A alternativa reúne as afirmativas I e II. A I descreve corretamente a escola inclusiva como uma escola para todos, que reconhece e valoriza a diversidade da comunidade escolar. Já a II extrapola ao sugerir que os estudantes também são responsáveis pelo ensino, quando, na educação inclusiva, eles participam ativamente da construção do conhecimento, mas a mediação e o planejamento do ensino continuam sendo atribuições institucionais da escola e do professor.
- B)I e III.
A alternativa reúne as afirmativas I e III. A I está correta porque a escola inclusiva se organiza para acolher todos os sujeitos, respeitando as diferenças de professores, estudantes, funcionários e famílias.
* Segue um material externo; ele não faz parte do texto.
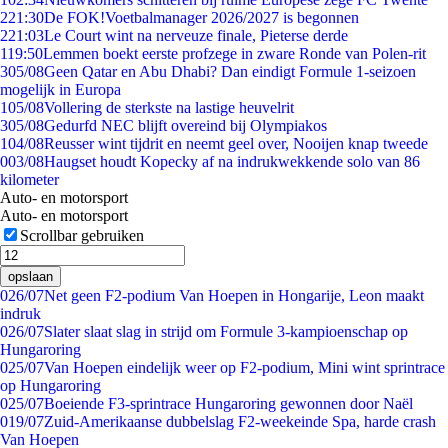
2
21:30
De FOK!Voetbalmanager 2026/2027 is begonnen
2
21:03
Le Court wint na nerveuze finale, Pieterse derde
1
19:50
Lemmen boekt eerste profzege in zware Ronde van Polen-rit
3
05/08
Geen Qatar en Abu Dhabi? Dan eindigt Formule 1-seizoen
mogelijk in Europa
1
05/08
Vollering de sterkste na lastige heuvelrit
3
05/08
Gedurfd NEC blijft overeind bij Olympiakos
1
04/08
Reusser wint tijdrit en neemt geel over, Nooijen knap tweede
0
03/08
Haugset houdt Kopecky af na indrukwekkende solo van 86
kilometer
Auto- en motorsport
Auto- en motorsport
Scrollbar gebruiken
opslaan
0
26/07
Net geen F2-podium Van Hoepen in Hongarije, Leon maakt
indruk
0
26/07
Slater slaat slag in strijd om Formule 3-kampioenschap op
Hungaroring
0
25/07
Van Hoepen eindelijk weer op F2-podium, Mini wint sprintrace
op Hungaroring
0
25/07
Boeiende F3-sprintrace Hungaroring gewonnen door Naël
0
19/07
Zuid-Amerikaanse dubbelslag F2-weekeinde Spa, harde crash
Van Hoepen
A III também está correta ao vincular a inclusão ao Projeto Político-Pedagógico, que deve expressar as escolhas da escola e ser construído com diálogo da comunidade escolar, em sintonia com a gestão democrática prevista na LDB.
- C)II e III.
A alternativa reúne as afirmativas II e III. A III realmente traduz uma prática fundamental da escola inclusiva, ao exigir que a perspectiva inclusiva esteja prevista no Projeto Político-Pedagógico e seja construída coletivamente. O problema está na II, porque ela confunde participação do estudante com responsabilidade pelo ensino: o aluno deve ser sujeito ativo da aprendizagem, mas a função de ensinar e organizar a mediação pedagógica permanece com a escola e seus profissionais.
- D)II, apenas.
A alternativa aponta apenas a afirmativa II. Embora a ideia de o estudante construir conhecimento conforme suas habilidades combine com uma pedagogia centrada na aprendizagem, a redação fica inadequada ao incluir os estudantes como responsáveis pelo ensino e aprendizagem. Na escola inclusiva, você amplia a participação discente e respeita singularidades, mas não transfere aos alunos a responsabilidade institucional pelo ato de ensinar.
- E)III, apenas.
A alternativa aponta apenas a afirmativa III. A III está correta porque a inclusão não pode ser apenas um discurso; ela precisa aparecer no Projeto Político-Pedagógico e orientar as práticas da escola com participação da comunidade. O erro é ignorar a I, que também está correta ao definir a escola inclusiva como um espaço para todos e comprometido com o respeito à diversidade escolar.
Gabarito: B
Como referência normativa, vale lembrar a Constituição Federal de 1988, a LDB (Lei 9.394/1996, especialmente a educação especial na perspectiva inclusiva) e a Convenção sobre os Direitos das Pessoas com Deficiência, incorporada com status constitucional pelo Decreto 6.949/2009. A Política Nacional de Educação Especial na Perspectiva da Educação Inclusiva também reforça que a escola deve eliminar barreiras e garantir participação de todos.